======== Records to use ========

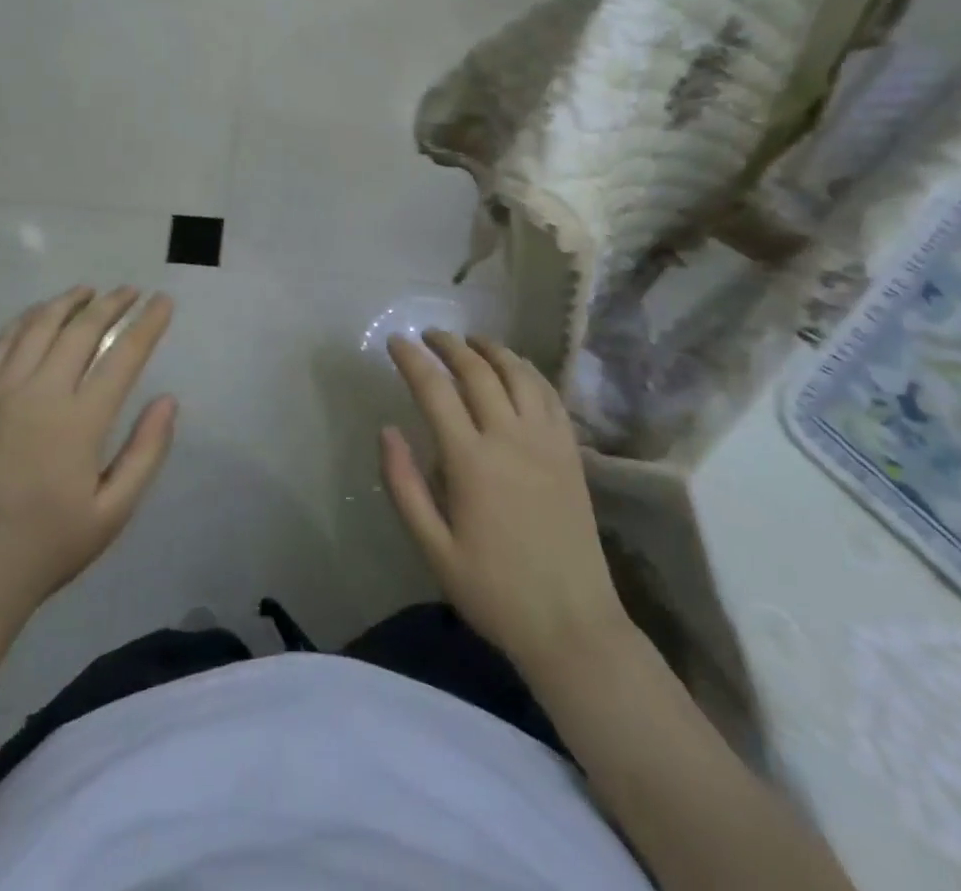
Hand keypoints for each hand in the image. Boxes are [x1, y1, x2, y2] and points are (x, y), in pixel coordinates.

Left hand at [0, 287, 176, 621]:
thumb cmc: (50, 545)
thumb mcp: (114, 512)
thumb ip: (146, 452)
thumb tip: (168, 399)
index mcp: (79, 422)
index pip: (123, 356)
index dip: (148, 324)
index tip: (163, 301)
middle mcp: (39, 395)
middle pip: (80, 330)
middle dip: (111, 304)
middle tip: (131, 291)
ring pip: (37, 328)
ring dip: (67, 303)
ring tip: (88, 291)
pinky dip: (23, 321)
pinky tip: (36, 316)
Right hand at [382, 331, 632, 680]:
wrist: (573, 625)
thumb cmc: (494, 591)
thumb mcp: (433, 549)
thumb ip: (404, 485)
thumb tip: (387, 430)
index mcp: (471, 461)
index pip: (434, 390)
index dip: (411, 359)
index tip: (395, 341)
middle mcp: (510, 438)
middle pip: (477, 370)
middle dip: (449, 345)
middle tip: (429, 335)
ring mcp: (547, 442)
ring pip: (518, 373)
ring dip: (491, 349)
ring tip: (471, 341)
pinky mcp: (571, 452)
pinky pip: (549, 394)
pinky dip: (528, 371)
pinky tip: (517, 369)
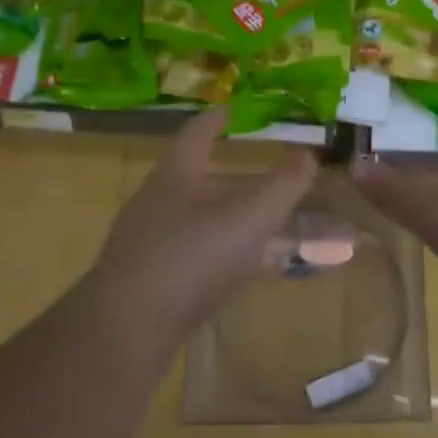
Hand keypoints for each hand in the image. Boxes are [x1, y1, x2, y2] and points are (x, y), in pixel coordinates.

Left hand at [85, 106, 317, 349]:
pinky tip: (250, 269)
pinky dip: (230, 254)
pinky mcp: (153, 281)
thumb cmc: (192, 255)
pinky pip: (200, 255)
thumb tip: (309, 157)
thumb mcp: (250, 216)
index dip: (217, 119)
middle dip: (238, 177)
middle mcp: (159, 201)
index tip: (232, 109)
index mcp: (177, 173)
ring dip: (238, 219)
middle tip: (272, 177)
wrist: (128, 328)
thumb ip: (284, 186)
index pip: (198, 133)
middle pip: (202, 178)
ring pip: (204, 220)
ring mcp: (152, 242)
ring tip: (272, 225)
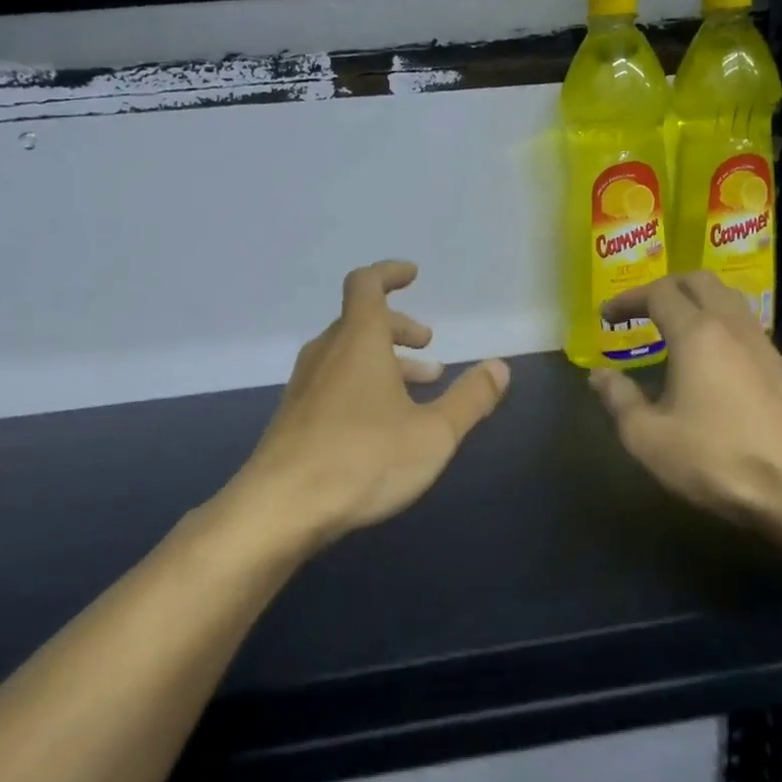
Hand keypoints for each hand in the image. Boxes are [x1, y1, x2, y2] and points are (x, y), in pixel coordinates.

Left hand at [236, 261, 510, 547]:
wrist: (281, 508)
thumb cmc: (365, 460)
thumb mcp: (433, 433)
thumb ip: (470, 399)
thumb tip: (500, 367)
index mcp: (358, 342)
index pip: (367, 285)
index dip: (389, 274)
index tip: (413, 276)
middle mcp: (326, 355)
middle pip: (360, 322)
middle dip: (398, 329)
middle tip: (428, 348)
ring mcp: (304, 387)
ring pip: (346, 356)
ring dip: (383, 361)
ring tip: (417, 388)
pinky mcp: (294, 418)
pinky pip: (332, 383)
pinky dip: (361, 385)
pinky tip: (380, 424)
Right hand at [589, 272, 781, 533]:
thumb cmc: (714, 459)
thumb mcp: (648, 437)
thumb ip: (619, 400)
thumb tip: (599, 375)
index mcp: (698, 335)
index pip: (659, 293)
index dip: (628, 299)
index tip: (607, 315)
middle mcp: (735, 328)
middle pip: (702, 282)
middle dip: (668, 286)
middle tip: (644, 308)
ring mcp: (768, 349)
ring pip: (732, 304)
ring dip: (700, 305)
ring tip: (678, 332)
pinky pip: (751, 336)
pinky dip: (724, 335)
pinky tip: (718, 370)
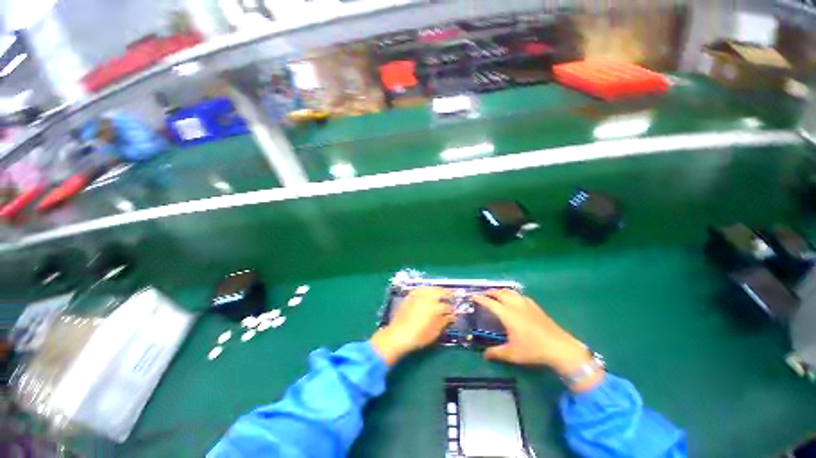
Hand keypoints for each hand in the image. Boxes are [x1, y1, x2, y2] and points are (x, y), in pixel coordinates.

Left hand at [371, 286, 453, 366]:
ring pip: (430, 288)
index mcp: (435, 308)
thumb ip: (444, 322)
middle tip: (452, 296)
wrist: (398, 335)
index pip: (448, 306)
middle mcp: (427, 298)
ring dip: (438, 289)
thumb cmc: (418, 337)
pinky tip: (428, 291)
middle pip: (440, 292)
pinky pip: (420, 288)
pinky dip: (426, 289)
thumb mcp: (434, 333)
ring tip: (441, 292)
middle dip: (448, 293)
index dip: (452, 310)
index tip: (454, 312)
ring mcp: (418, 295)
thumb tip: (451, 317)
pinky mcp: (410, 296)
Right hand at [472, 290, 595, 378]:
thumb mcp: (512, 353)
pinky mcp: (535, 306)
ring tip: (496, 295)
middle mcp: (515, 305)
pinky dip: (512, 294)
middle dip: (490, 292)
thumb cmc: (533, 349)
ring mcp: (526, 304)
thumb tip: (484, 355)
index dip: (480, 299)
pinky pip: (520, 295)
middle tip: (483, 295)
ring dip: (501, 291)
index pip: (490, 303)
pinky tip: (514, 299)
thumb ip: (496, 353)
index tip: (473, 297)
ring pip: (510, 292)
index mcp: (507, 314)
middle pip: (499, 293)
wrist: (559, 347)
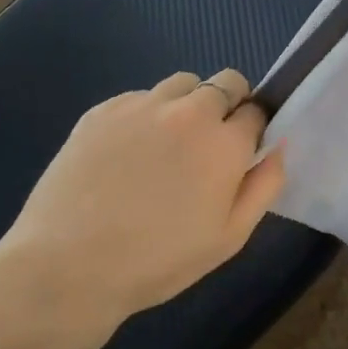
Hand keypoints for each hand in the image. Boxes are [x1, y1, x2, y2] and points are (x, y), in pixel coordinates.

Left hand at [0, 70, 285, 341]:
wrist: (68, 267)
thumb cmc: (158, 261)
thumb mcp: (230, 237)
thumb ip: (265, 185)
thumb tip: (279, 146)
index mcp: (225, 143)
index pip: (257, 110)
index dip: (253, 130)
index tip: (240, 154)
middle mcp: (188, 112)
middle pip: (226, 82)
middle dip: (228, 106)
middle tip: (208, 147)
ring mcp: (141, 105)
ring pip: (182, 83)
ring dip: (188, 104)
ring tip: (167, 146)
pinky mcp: (101, 110)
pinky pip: (139, 97)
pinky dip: (146, 115)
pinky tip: (127, 154)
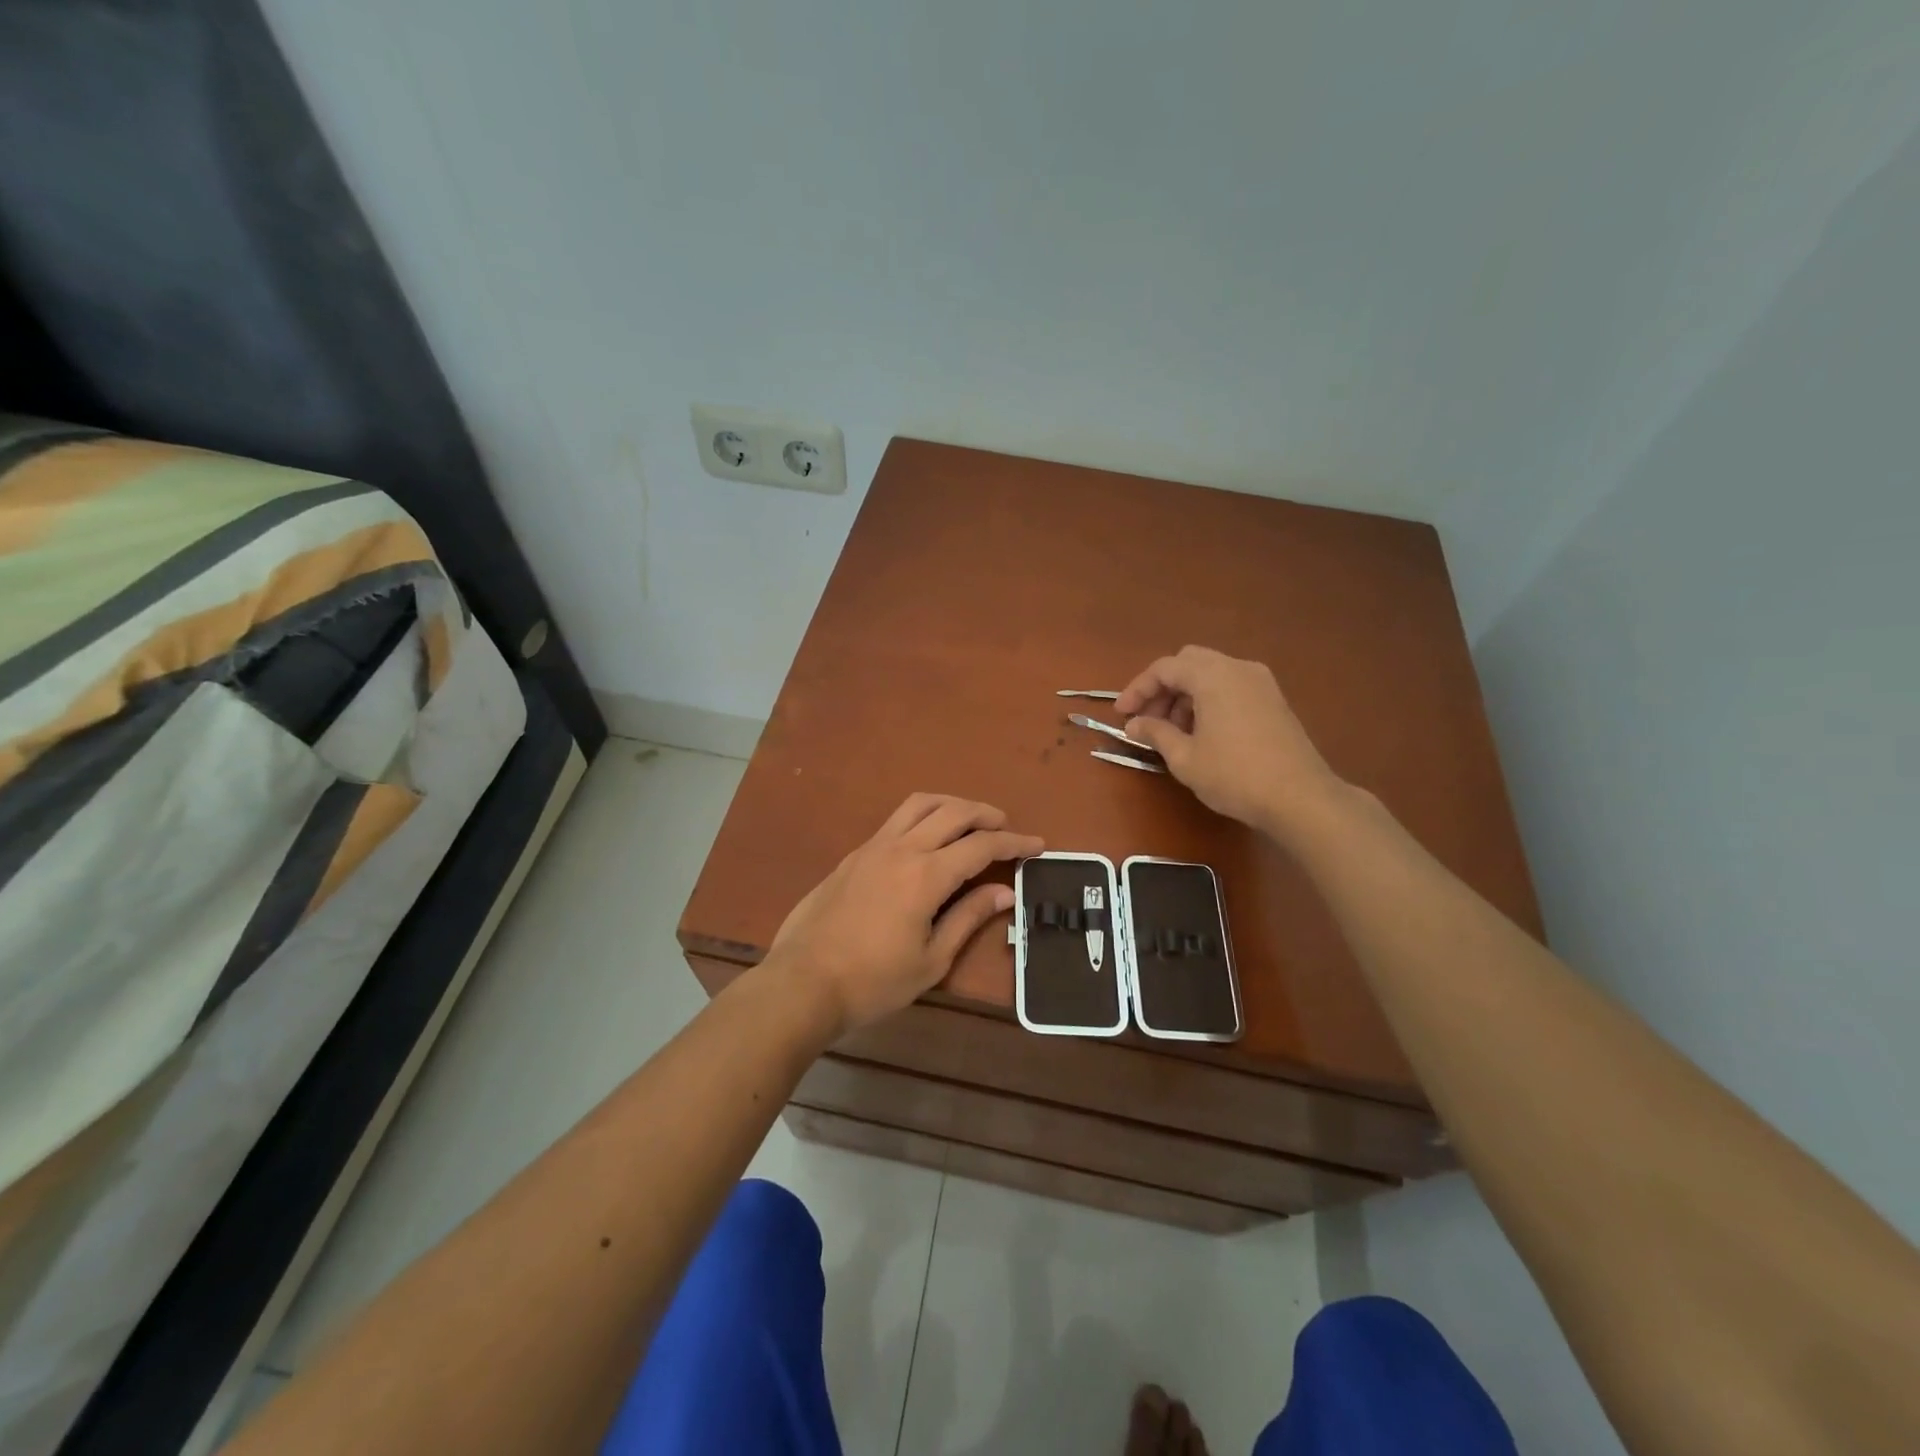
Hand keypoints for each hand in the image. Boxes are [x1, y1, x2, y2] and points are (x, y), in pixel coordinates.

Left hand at [768, 794, 1042, 1035]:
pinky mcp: (854, 854)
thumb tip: (1004, 892)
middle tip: (1007, 827)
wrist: (803, 982)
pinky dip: (923, 815)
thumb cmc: (873, 981)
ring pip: (920, 804)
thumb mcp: (931, 960)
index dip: (1014, 842)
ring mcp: (873, 846)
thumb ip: (968, 918)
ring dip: (952, 804)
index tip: (1037, 845)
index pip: (981, 846)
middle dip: (986, 814)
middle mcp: (902, 848)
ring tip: (970, 820)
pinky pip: (897, 819)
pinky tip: (928, 837)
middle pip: (953, 812)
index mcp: (926, 875)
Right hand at [1115, 645, 1343, 837]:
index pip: (1164, 668)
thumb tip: (1134, 725)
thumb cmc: (1235, 776)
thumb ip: (1156, 733)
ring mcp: (1261, 682)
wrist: (1301, 798)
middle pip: (1188, 663)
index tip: (1122, 715)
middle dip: (1163, 689)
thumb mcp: (1185, 758)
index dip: (1138, 689)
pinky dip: (1209, 700)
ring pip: (1211, 674)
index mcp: (1213, 676)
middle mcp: (1238, 668)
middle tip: (1148, 720)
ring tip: (1173, 732)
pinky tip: (1202, 733)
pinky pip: (1231, 686)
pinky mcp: (1273, 699)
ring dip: (1185, 695)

========

§ Task to carry out
Once you have counted the lines above containing the word "wrist", state that number and nothing more.

§ Solution for this problem
8